Teks yang Disediakan:
= = =

Setidaknya ada 21 orang telah mendiami Istana Merdeka yaitu 15 gubernur jenderal Hindia Belanda, tiga Saiko Syikikan (Panglima Tertinggi Tentara XVI Jepang di Jawa), dan tiga Presiden RI.

Namun, dari 15 gubernur jenderal Belanda itu, hanya empat orang yang benar-benar tinggal di israna Merdeka, yang lainnya memilih Istana Bogor.

Presiden RI yang betul-betul tinggal di istana adalah Presiden pertama Soekarno, Presiden keempat Abdurrahman Wahid dan Presiden keenam RI Susilo Bambang Yudhoyono yang awalnya memakai Istana Merdeka sebagai tempat tinggal.

Tapi saat atap Istana Merdeka direnovasi SBY dan keluarga pindah ke Istana Negara sampai akhir masa jabatannya.

Presiden Soekarno dan keluarga tidur di kamar-kamar yang tersedia di Istana Merdeka. Kamar tidur Presiden Soekarno tidak mempunyai kamar mandi sendiri, ia dan Ibu Fatmawati menggunakan kamar mandi yang terletak di belakang kamar tidur, bersebelahan dengan kamar tidur Guntur, anak sulung mereka. Semuanya berada di sisi timur Istana Merdeka.

Atas persetujuan Presiden Soeharto, bekas kamar tidur Presiden Soekarno pada 1997 direnovasi dan diubah menjadi tempat menyimpan bendera pusaka, dan naskah asli Proklamasi Kemerdekaan.

Patung dada dua proklamator Soekarno dan Hatta tadinya ditempatkan di ruang itu sudah dipindah keluar dekat ruang resepsi. Pada dinding utara ruang pusaka itu dipasang relief yang menggambarkan Sayuti Melik mengetik teks proklamasi, sedangkan relief pada dinding selatan menggambarkan Ibu Fatmawati menjahit Bendera Pusaka.

= = =

Data yang Disediakan:
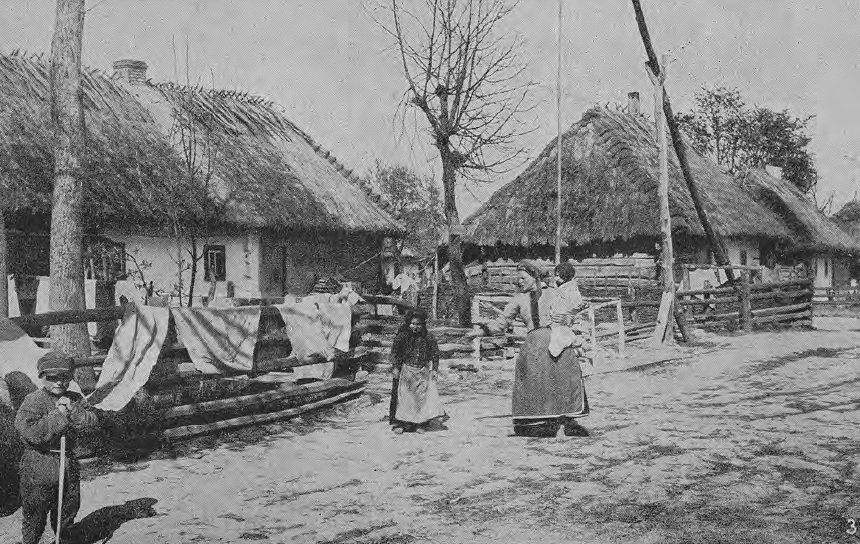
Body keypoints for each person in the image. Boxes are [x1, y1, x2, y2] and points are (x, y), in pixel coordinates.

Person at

= = =

Instruksi Kerja 1: Menurut teks tentang penghuni Istana Merdeka, pada tahun berapa bekas kamar tidur Presiden Soekarno direnovasi?
Instruksi Kerja 2: Ubahlah paragraf dalam teks tentang penghuni Istana Merdeka yang diawali "Presiden Soekarno dan keluarga tidur" menjadi daftar singkat tanpa menghilangkan fakta utamanya.

Jawaban Tertulis 1: Pada tahun 1997.

Jawaban Tertulis 2:
- Presiden Soekarno dan keluarga tidur di kamar-kamar yang tersedia di Istana Merdeka.
- Kamar tidur Presiden Soekarno tidak memiliki kamar mandi sendiri.
- Soekarno dan Ibu Fatmawati memakai kamar mandi di belakang kamar tidur, bersebelahan dengan kamar tidur Guntur, anak sulung mereka.
- Semua ruangan itu berada di sisi timur Istana Merdeka.